Tuesday, April 20, 2010

A Journey from Prohibition to Courageous Action

Efficacy is the power to produce a desired effect.
– an editorial from Efficacy

The Policy Shift

All evolving technology has a leading edge, even for social technology. For humankind's drug struggle, the "War on Drugs" is no longer that edge. It is now drug legalization and related policies. A call is building for all drug sales to come under government control to eliminate the market for drug dealers and to end the vast culture of criminality surrounding illegal drugs. Even Walter Cronkite is in the fray, saying in 2006, "...nothing will change until someone has the courage to stand up and say ... the war on drugs has failed." Efficacy and other like-minded organizations are at the beginning of that new courage, a courage to create a dramatic shift on how we take responsibility for illicit drugs.

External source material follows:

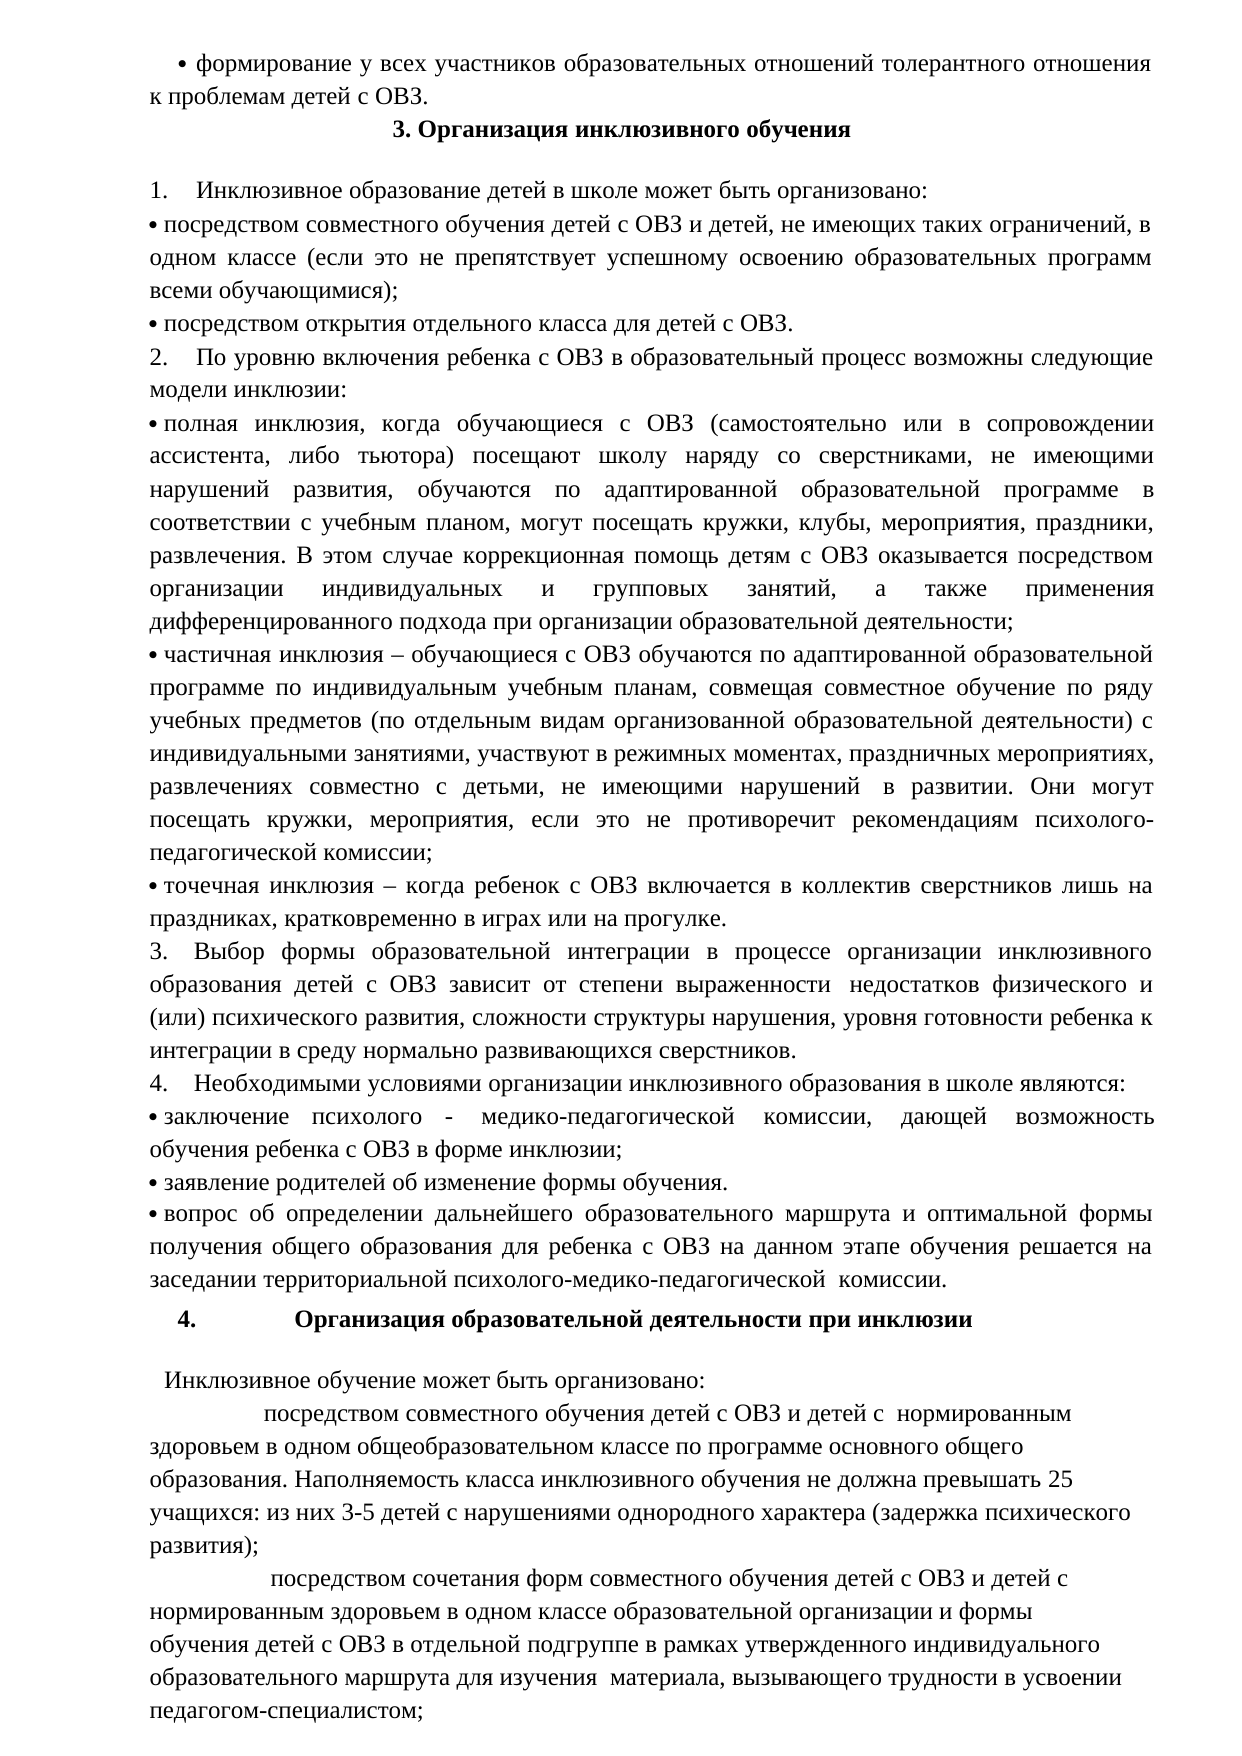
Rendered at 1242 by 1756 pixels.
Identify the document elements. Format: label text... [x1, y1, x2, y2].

There is much in this site that reveals how drug prohibition, A.K.A "War on drugs," is not effective and even destructive of our society. It damages race relations. It packs our prisons. It breeds police corruption and abuse. It drains funds best used for urban renewal and educational programs. Please read the Efficacy material at this site or explore the many links we provide. You may find yourself deeply impacted. For the founders, staff and supporters of Efficacy, our initial exposure to the dark side of our society has,

  • moved us to see the alarming extent to which criminality feeds off our current drug policy
  • moved us to help our nation get beyond our anxieties and fears
  • moved us to appreciate the drug problem as a natural struggle for a civilized world.

The New Journey

In the voice of one sheriff,

Controlling the drug supply is like holding water in a fist, it just leaks out and goes on to something else... Eventually, we will realize a fist won't work against what is fundamentally a spiritual problem.

- Bill Masters, San Miguel County Sheriff, Colorado

In Humanity's quest to conquer drugs, the journey is not from drug war to peace, but from prohibition to courageous-action; from eradication policy to public-health policy. The need for a new direction in how we take responsibility for illicit drugs has already gained recognition in law enforcement (see related video) and the clergy (see related video). It's Efficacy's mission to expand such recognition with the goal of reducing the societal damage caused by drug-war policies, without worsening—at the very least—the actual abuse of drugs. It is a new approach — one no longer based on blind faith in the power of law but a new journey based on spiritual faith in the strength of a civilized society.